Members of the Olympic cycling team were given a look at development of the new Home of Cycling Avantidrome - or velodrome to most - at St Peters School.

The $28.5 million facility is expected to open in late 2013 and will feature a world-class 250-metre track, more than 2000sqm of space for tenants, and a cafe. It will be linked to BMX, road, trail and mountain biking facilities. On hand to check out its progress were Aaron Gate and Westley Gough from the Team Pursuit, Simon Van Velthooven from the keirin, Rushlee Buchanan, Jaime Nielsen, Ethan Mitchell, Sam Webster and Kurt Pickard.

Also there to check out progress was BMX silver medallist Sarah Walker.

Although more at home at the nearby Leamington BMX track, she said she was impressed by what she saw of the velodrome.

"This is going to be something everyone benefits from.

"With the next Olympics only four years away this is something that will see cycling numbers go up and up, it will encourage more people to take up the sport. And hopefully that means we will get more and more medals," she said.

Buchanan - who at Te Awamutu lives in cycling distance to the velodrome - said she could barely stop grinning at the site of the facility finally being built.

"It is hard to put into words the importance of something like this; it is awesome.

"Cambridge is so accessible for cyclists, for athletes, this facility will be amazing."

The whole of the Waikato was a good riding environment, she said.

"This velodrome is safe: it's not in the middle of the city, and it will be surrounded by miles and miles of superb riding roads," she said. "It is going to be one of the best in the world."

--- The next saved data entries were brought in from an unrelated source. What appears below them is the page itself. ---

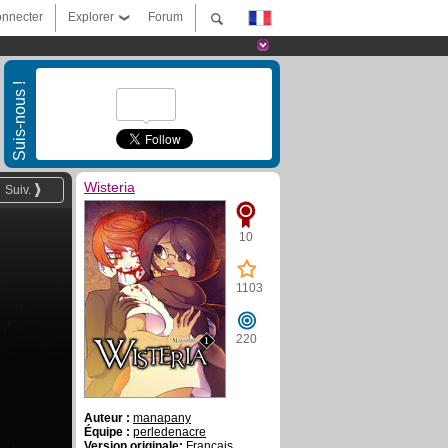
nnecter
Explorer
Forum
Suis-nous !
Wisteria
Suiv.
10
1103
220
Auteur :
manapany
Équipe :
perledenacre
Version originale:
Français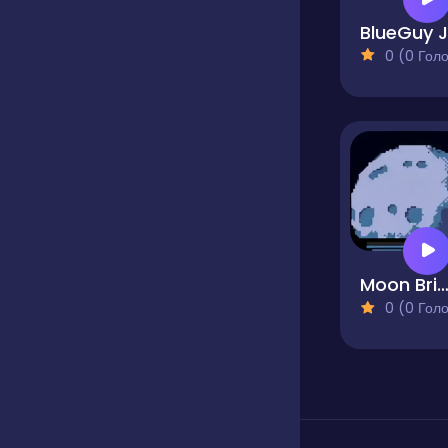
0 (0 Голосів
Moon Bridg
0 (0 Голосів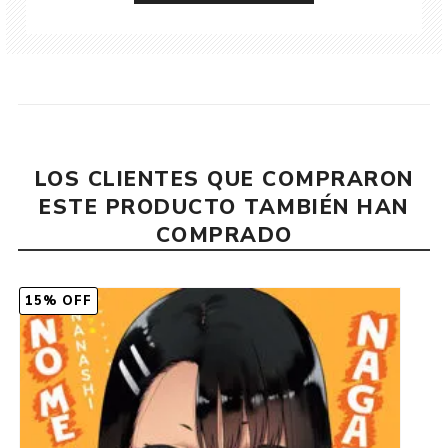
LOS CLIENTES QUE COMPRARON
ESTE PRODUCTO TAMBIÉN HAN
COMPRADO
15% OFF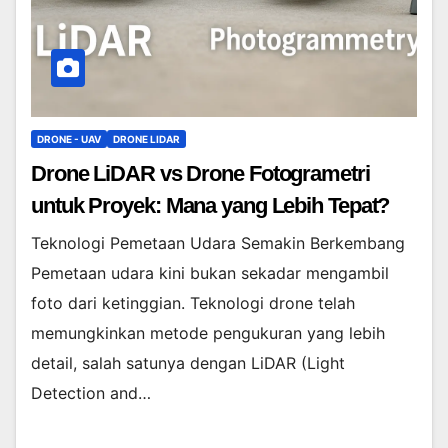
DRONE - UAV
DRONE LIDAR
Drone LiDAR vs Drone Fotogrametri
untuk Proyek: Mana yang Lebih Tepat?
Teknologi Pemetaan Udara Semakin Berkembang
Pemetaan udara kini bukan sekadar mengambil
foto dari ketinggian. Teknologi drone telah
memungkinkan metode pengukuran yang lebih
detail, salah satunya dengan LiDAR (Light
Detection and…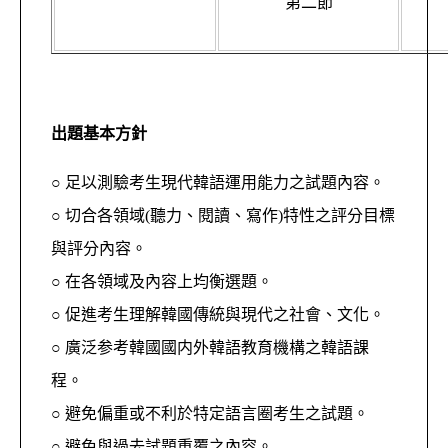
第二節
出題基本方針
○ 足以測驗考生現代韓語運用能力之試題內容。
○ 切合各領域(聽力、閱讀、寫作)特性之評分目標
與評分內容。
○ 在各領域及內容上均衡選題。
○ 促進考生理解韓國傳統與現代之社會、文化。
○ 廣泛参考韓國國内外韓語教育機構之韓語課
程。
○ 避免偏重或不利於特定語言圈考生之試題。
○ 避免與過去試題重覆之內容。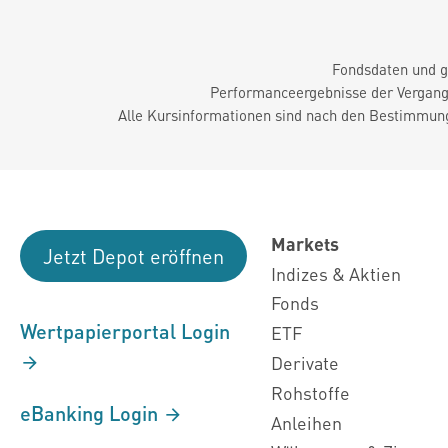
Fondsdaten und g
Performanceergebnisse der Vergange
Alle Kursinformationen sind nach den Bestimmung
Markets
Jetzt Depot eröffnen
Indizes & Aktien
Fonds
Wertpapierportal Login
ETF
Derivate
Rohstoffe
eBanking Login
Anleihen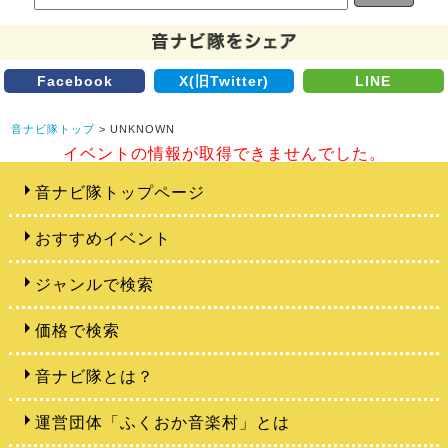
Facebook
X(旧Twitter)
LINE
音ナビ隊トップ
> UNKNOWN
イベントの情報が取得できませんでした。
音ナビ隊トップページ
おすすめイベント
ジャンルで検索
価格で検索
音ナビ隊とは？
運営団体「ふくおか音楽村」とは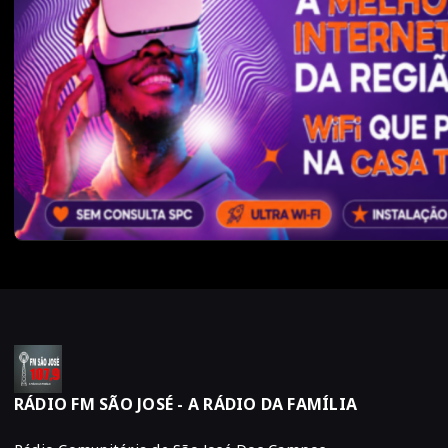
RÁDIO FM SÃO JOSÉ - A RÁDIO DA FAMÍLIA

Earlier in the day the riders visited Cambridge Primary School to meet its young pupils and, all going well, inspire a few future Olympians on their road to glory.

They were guests of honour at an assembly, where they answered questions from the students and created a near-riot when they generously passed their medals around lots of pairs of little hands.

"It was so great to see all those kids and I remember watching the Olympics when I was little and dreaming one day I would make it there myself," said Walker.